Nigeria: Boko Haram « n’a été chassé de nulle part », affirme son chef Shekau dans une vidéo

L’insaisissable chef de Boko Haram, Abubakar Shekau, a diffusé jeudi une nouvelle vidéo dans laquelle il conteste les affirmations du gouvernement nigérian selon lesquelles le groupe jihadiste a été chassé de la forêt de Sambisa, un de ses derniers bastions dans le nord-est du pays.

« Nous sommes en sécurité, nous n’avons été chassés de nulle part. Et les tactiques et les stratégies ne peuvent pas révéler notre position, sauf si Allah le veut », affirme Shekau, entouré de combattants cagoulés et armés, dans une vidéo de 25 minutes.

Le président nigérian Muhammadu Buhari avait déclaré samedi que l’armée avait « écrasé » Boko Haram dans la forêt de Sambisa où l’armée mène des opérations depuis plusieurs mois, assurant pour la énième fois que le conflit entrait dans sa phase finale.

Shekau, annoncé mort à de nombreuses reprises par les autorités nigérianes, apparaît en bonne forme physique sur cette nouvelle vidéo.
Il était apparu pour la dernière fois dans une vidéo fin septembre, où il affirmait être « en parfaite santé » alors que l’armée nigériane avait annoncé l’avoir grièvement blessé dans des combats.
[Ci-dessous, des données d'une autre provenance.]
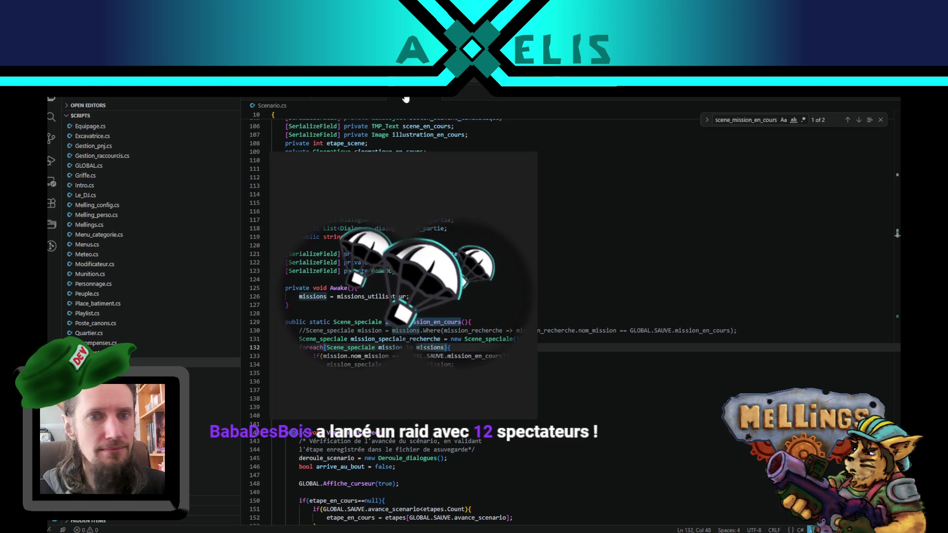
Step: Place the caret in Scenario.cs's scene_mission_en_cours declaration, then bring up Notepad with all names selected
{"action": "scroll", "coordinate": [180, 247], "scroll_direction": "up", "scroll_amount": 6}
« Vous ne devriez pas mentir aux gens. Si vous nous avez écrasés, comment pouvez-vous me voir ainsi? Combien de fois nous avez-vous tués ? », fanfaronne le chef rebelle.
Le leader de Boko Haram ne précise pas où il se trouve, mais affirme que la vidéo a été tournée le 25 décembre, jour de Noël.

S’exprimant tour à tour en arabe et en haoussa, il profère de nouvelles menaces contre l’armée et les Nigérians, promettant de continuer à se battre jusqu’à l’établissement d’un califat islamique dans le nord du pays.
« Vos soldats veulent avoir un répit, c’est pourquoi ils ont dit qu’ils ont terminé le travail », ajoute-t-il. « La guerre n’est pas terminée (…) Ô peuple du Nigeria, vous n’avez pas encore de répit ».
« Notre but est d’établir un califat islamique et nous avons notre propre califat, nous ne faisons pas partie du Nigeria ».

Zones de repli

Après plusieurs revers militaires, de nombreux combattants fidèles à Shekau s’étaient retranchés dans cette forêt de quelque 1.300 km2, située dans l’Etat du Borno.

Si l’annonce de la reprise de la forêt de Sambisa est une bonne nouvelle pour le pays, de nombreux insurgés n’ont pas été capturés par l’armée et sont toujours actifs.

« La pression sur Sambisa force un certain redéploiement pour Boko Haram mais l’organisation possède de nombreuses zones de repli limitrophes à la forêt et au Nigeria », analyse Yan St-Pierre, directeur du Modern Security Consulting Group. « Un des avantages de Boko Haram a toujours été sa mobilité ».

En outre, « Shekau dispose encore de solides appuis dans la région, Boko Haram ayant forgé un vaste réseau lui permettant de demeurer une menace », estime le consultant spécialisé dans les questions terroristes.

Boko Haram, qui avait prêté allégeance au groupe Etat islamique en 2015, est par ailleurs déchiré depuis plusieurs mois par des luttes de pouvoir entre factions rivales.

L’Etat islamique avait annoncé en août avoir remplacé Shekau à la tête du mouvement par Abou Mosab Al Barnaoui, un des fils du fondateur de Boko Haram, Mohammed Yusuf. Les combattants de cette faction opèrent davantage sur les bords du lac Tchad, où l’armée est également présente.

Les autorités d’Abuja ont souvent revendiqué des victoires contre la filiale de l’Etat islamique en Afrique de l’Ouest, mais très peu d’informations indépendantes remontent du terrain.

L’accès au nord-est du pays, immense territoire aux confins du Tchad, du Cameroun et du Niger, reste strictement contrôlé par l’armée et le gouvernement, ce qui rend la répression du mouvement jihadiste quasiment impossible à évaluer.

Et bien qu’ils aient perdu de larges pans de territoire face à l’armée nigériane et ses alliés régionaux, les islamistes poursuivent des attaques ciblées et des attentats meurtriers, principalement contre des civils.

L’insurrection de Boko Haram, qui s’est étendue au-delà des frontières du géant ouest-africain, a fait plus de 20.000 morts et environ 2,6 millions de déplacés depuis 2009, provoquant une grave crise humanitaire dans la région. D’après l’Onu, environ 14 millions de personnes ont besoin d’une aide d’urgence dans l’État du Borno, épicentre du conflit.